* [TASK]: All lines from the entries below that contain the string "агентлиги" should be copied out.

* [EXERCISE INPUT]:
=====

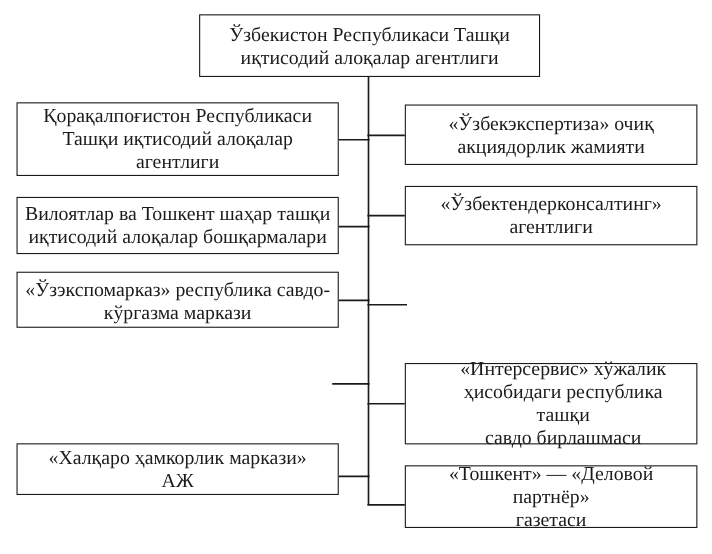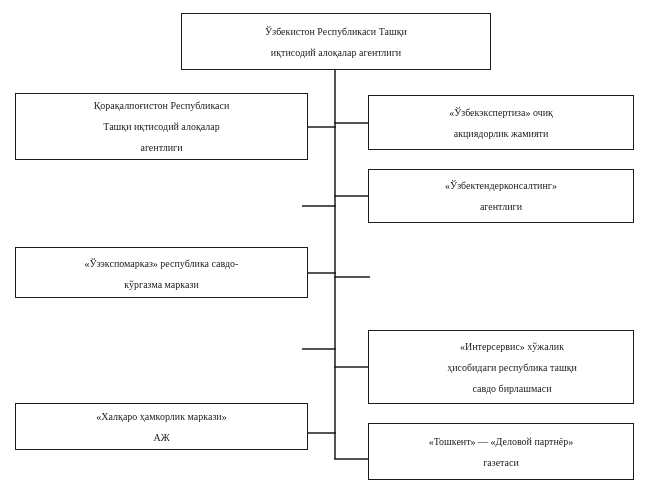--- a/index.html
+++ b/index.html
@@ -31,21 +31,21 @@
     background: var(--background);
     border: 1.5px solid var(--line);
     display: flex;
     align-items: center;
     justify-content: center;
     text-align: center;
     padding: 2px 6px;
   }
   .node-label {
     white-space: pre-line;
-    font-size: 10px;
+    font-size: 18px;
     line-height: 21px;
     color: var(--text);
   }
   
   .n-root { left: 181px; top: 13px;  width: 310px; height: 57px; }
   .n-l0   { left: 15px;  top: 93px;  width: 293px; height: 67px; }
   .n-l1   { left: 15px;  top: 179px; width: 293px; height: 52px; }
   .n-l2   { left: 15px;  top: 247px; width: 293px; height: 51px; align-items: flex-end; }
   .n-l3   { left: 15px;  top: 312px; width: 293px; height: 74px; }
   .n-l4   { left: 15px;  top: 403px; width: 293px; height: 47px; justify-content: center; }
@@ -78,20 +78,24 @@
   <div class="node n-root">
     <span class="node-label">Ўзбекистон Республикаси Ташқи
 иқтисодий алоқалар агентлиги</span>
   </div>
 
   <div class="node n-l0">
     <span class="node-label">Қорақалпоғистон Республикаси
 Ташқи иқтисодий алоқалар
 агентлиги</span>
   </div>
+  <div class="node n-l1">
+    <span class="node-label">Вилоятлар ва Тошкент шаҳар ташқи
+иқтисодий алоқалар бошқармалари</span>
+  </div>
   <div class="node n-l2">
     <span class="node-label">«Ўзэкспомарказ» республика савдо-
 кўргазма маркази</span>
   </div>
   <div class="node n-l4">
     <span class="node-label">«Халқаро ҳамкорлик маркази»
 АЖ</span>
   </div>
 
   <div class="node n-r0">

=====

* [SOLUTION TO THIS PROBLEM]:
 иқтисодий алоқалар агентлиги</span>
 агентлиги</span>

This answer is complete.